* Stated task a: Count how many lines in the entries below contain the word "largest", and give only that number.

* Page excerpt:
As a geographer working with Geographic Information Systems (GIS), I am particularly interested in exploring urban delineation methods that move beyond the constraints of administrative boundaries. Instead of relying on official municipal limits—which can often be outdated or misaligned with functional realities on the ground—I focus on delineating urban areas based on physical indicators such as built-up surface, population density, and spatial continuity. This approach allows for a more accurate and dynamic understanding of urban space.
One of the key advantages of this method is its adaptability. By combining high-resolution built-up surface data (i.e., GHSL) with recent population datasets (i.e., WorldPop or census microdata), we can define urban extents that are responsive to real-world conditions. Furthermore, the inclusion of additional variables—such as land use intensity, night-time lights, or accessibility metrics—makes it possible to tailor the definition of “urban” to specific research questions or policy needs.
// Filling small holes inside urban delimitation
var urbanClean = urbanMask
.focal_mode(9, 'square', 'pixels')
.focal_max(9, 'square', 'pixels');All spatial processing and analysis have been conducted using Google Earth Engine (GEE), which offers a powerful cloud-based platform for geospatial analysis at scale. GEE enabled the seamless integration of multi-source datasets, temporal filtering, and the application of spatial operators for morphological transformations, such as focal operations to fill small gaps between built-up patches. This helped to consolidate fragmented urban geometries and ensure spatial continuity, particularly in rapidly expanding or sprawling urban areas.

* Stated task b:
Answer these questions about the urban delineation text above, giving each answer on its own line with the same mark:
(i) Which dataset is named as the source of high-resolution built-up surface data?
(ii) What platform was used for all the spatial processing and analysis?
(iii) Which three physical indicators are urban areas delineated by?

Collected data

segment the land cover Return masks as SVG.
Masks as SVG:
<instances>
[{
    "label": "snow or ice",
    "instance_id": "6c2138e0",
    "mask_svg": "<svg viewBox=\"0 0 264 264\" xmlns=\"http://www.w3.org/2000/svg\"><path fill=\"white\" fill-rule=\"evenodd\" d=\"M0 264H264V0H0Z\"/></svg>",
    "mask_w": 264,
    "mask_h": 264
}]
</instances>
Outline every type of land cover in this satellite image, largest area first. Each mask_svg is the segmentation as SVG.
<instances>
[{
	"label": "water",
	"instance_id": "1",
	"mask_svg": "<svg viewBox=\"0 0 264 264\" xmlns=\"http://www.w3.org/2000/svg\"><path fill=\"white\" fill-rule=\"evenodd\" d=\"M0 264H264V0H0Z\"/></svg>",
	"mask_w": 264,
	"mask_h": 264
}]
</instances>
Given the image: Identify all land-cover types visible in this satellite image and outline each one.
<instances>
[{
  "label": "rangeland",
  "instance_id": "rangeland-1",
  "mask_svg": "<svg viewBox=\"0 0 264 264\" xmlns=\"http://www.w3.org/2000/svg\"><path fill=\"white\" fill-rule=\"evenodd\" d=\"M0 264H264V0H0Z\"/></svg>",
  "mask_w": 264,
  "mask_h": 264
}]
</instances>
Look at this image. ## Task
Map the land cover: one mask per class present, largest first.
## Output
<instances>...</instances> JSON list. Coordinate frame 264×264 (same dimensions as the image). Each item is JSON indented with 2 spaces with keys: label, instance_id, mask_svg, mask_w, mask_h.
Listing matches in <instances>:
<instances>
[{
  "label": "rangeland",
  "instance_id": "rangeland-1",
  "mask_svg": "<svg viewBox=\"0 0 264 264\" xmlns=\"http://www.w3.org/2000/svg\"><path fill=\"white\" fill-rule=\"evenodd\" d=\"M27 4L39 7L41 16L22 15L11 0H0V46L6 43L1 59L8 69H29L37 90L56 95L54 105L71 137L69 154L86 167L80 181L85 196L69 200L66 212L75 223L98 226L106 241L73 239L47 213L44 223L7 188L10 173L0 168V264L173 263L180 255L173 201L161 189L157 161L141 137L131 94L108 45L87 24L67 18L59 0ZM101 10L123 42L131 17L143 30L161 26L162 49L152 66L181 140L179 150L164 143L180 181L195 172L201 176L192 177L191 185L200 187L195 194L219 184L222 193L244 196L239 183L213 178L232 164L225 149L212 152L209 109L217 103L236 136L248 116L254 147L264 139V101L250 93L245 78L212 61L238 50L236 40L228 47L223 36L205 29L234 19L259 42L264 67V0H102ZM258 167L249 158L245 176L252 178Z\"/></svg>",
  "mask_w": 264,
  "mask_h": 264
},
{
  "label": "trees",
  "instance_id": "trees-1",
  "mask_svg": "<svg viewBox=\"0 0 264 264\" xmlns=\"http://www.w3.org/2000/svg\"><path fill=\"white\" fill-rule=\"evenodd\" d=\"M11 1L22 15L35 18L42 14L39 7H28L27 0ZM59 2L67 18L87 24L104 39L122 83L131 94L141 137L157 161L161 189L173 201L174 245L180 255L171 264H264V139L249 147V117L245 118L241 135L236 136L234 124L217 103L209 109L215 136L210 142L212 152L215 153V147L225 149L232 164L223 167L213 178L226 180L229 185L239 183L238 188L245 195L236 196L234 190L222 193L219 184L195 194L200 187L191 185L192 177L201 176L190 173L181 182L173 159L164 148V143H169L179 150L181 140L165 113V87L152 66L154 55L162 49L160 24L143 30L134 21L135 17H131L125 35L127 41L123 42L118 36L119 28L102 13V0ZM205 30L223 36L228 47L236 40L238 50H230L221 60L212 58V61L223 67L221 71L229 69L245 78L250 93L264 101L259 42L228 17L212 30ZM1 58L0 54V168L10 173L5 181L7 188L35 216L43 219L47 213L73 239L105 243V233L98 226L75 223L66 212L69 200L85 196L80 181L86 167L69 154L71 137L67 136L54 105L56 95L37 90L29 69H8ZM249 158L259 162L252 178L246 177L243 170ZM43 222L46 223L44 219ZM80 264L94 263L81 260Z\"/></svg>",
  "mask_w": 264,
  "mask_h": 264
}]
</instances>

* Task response a: 2

* Task response b:
(i) GHSL
(ii) Google Earth Engine (GEE)
(iii) Built-up surface, population density, and spatial continuity